Role of neurosteroids in a novel mechanism modulating the nociceptive system through ATP and GABA receptors

Transmission of pain signals is essential to maintain the integrity of an organism. Certain diseases however generate chronic, pathological pain, which is detrimental to this integrity.

The initial objective of this proposal was to improve our comprehension of the generation of pathological pain and define the role of neurosteroids, i.e. a class of steroids synthesised by the nervous system, in the initiation and transmission of pain signals.

Gamma-aminobutiric acid (GABAA) receptor, the major inhibitory receptor in the nervous system, is involved in the control of the transmission of pain signals. We stimulated the production of neurosteroids in cultured sensory neurons with diazepam. Flumazenil was used to block the concurrent binding of diazepam to the benzodiazepine modulatory site located on GABAA receptors. Flumazenil was not considered to have an intrinsic effect on GABAA responses.

Surprisingly, the sustained application of flumazenil alone inhibited GABAA responses. This atypical inhibitory effect suggested that our experimental conditions could unveil either:

1. an undescribed pharmacological property of flumazenil, or
2. the presence of an unknown endogenous molecule that stimulated GABAA receptors. Flumazenil could displace this unknown constitutive stimulator, thereby inducing an apparent inhibition of the GABAA response.

The project has been refocused on the analysis of the pharmacology of flumazenil in order to analyse this atypical effect. However, despite the use of optimised standardised protocols, the initially reproducible inhibitory effect of flumazenil was lost in later experiments.
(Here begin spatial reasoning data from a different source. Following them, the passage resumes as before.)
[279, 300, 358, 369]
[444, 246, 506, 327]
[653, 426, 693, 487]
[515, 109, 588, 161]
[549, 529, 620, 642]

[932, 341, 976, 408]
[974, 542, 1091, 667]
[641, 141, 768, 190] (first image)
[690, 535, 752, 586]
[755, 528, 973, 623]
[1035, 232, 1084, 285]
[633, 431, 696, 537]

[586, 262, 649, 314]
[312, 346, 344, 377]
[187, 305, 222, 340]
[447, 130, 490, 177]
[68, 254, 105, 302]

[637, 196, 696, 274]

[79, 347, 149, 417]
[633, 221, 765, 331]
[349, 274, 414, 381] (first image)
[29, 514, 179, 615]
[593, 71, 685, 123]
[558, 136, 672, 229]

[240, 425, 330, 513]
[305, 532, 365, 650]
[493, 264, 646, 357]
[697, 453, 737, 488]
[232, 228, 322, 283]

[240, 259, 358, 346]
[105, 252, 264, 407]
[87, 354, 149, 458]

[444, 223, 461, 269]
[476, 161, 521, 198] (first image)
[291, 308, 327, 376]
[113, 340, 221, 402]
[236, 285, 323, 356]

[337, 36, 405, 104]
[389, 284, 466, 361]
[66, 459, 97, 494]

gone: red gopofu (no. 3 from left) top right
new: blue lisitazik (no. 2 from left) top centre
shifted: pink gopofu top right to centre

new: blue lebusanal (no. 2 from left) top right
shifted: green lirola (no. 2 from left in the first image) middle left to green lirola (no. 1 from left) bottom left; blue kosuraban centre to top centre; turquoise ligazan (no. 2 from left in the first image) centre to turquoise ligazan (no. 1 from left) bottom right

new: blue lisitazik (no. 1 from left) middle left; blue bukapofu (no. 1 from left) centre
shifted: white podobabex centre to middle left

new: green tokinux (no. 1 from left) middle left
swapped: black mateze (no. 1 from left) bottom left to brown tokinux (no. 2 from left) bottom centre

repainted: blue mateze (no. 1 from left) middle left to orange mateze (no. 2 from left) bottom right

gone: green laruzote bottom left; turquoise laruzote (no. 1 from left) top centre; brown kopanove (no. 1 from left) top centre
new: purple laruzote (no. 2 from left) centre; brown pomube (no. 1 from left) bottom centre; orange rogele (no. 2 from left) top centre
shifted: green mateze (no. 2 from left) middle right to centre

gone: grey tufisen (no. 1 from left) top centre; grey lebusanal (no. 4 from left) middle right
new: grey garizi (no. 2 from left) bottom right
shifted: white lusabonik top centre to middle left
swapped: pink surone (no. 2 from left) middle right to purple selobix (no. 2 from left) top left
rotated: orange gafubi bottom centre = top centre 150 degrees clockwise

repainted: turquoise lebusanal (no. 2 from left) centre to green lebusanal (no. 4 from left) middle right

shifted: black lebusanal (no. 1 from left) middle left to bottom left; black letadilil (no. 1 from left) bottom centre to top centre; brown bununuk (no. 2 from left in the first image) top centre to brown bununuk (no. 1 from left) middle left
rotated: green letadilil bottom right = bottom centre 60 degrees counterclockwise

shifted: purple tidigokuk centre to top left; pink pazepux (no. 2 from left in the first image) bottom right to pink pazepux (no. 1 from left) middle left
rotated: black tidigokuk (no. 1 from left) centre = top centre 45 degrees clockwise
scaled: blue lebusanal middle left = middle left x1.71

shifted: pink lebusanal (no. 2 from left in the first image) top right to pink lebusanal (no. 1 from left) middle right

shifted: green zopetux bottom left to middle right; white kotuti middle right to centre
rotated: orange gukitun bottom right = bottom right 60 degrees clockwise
This raised the probability that physiological parameters, such as the stress level of the organisms, might affect the presence of the unknown modulator or modify the sensibility of cells to flumazenil. This work provided a new view on the pharmacology of flumazenil and its clinical use as a drug reversing the effects of benzodiazepines.

In addition to the main project, I participated in a collaborative work studying the mechanisms of the generation of inflammatory pain. We analysed the regulatory factors of the FOS family and the neuronal nitric oxide signalling pathway in the spinal cord and evaluated their synergistic interaction during inflammatory pain. This novel mechanism might constitute a target for innovative therapeutic strategies in the management of chronic or neuropathic pain.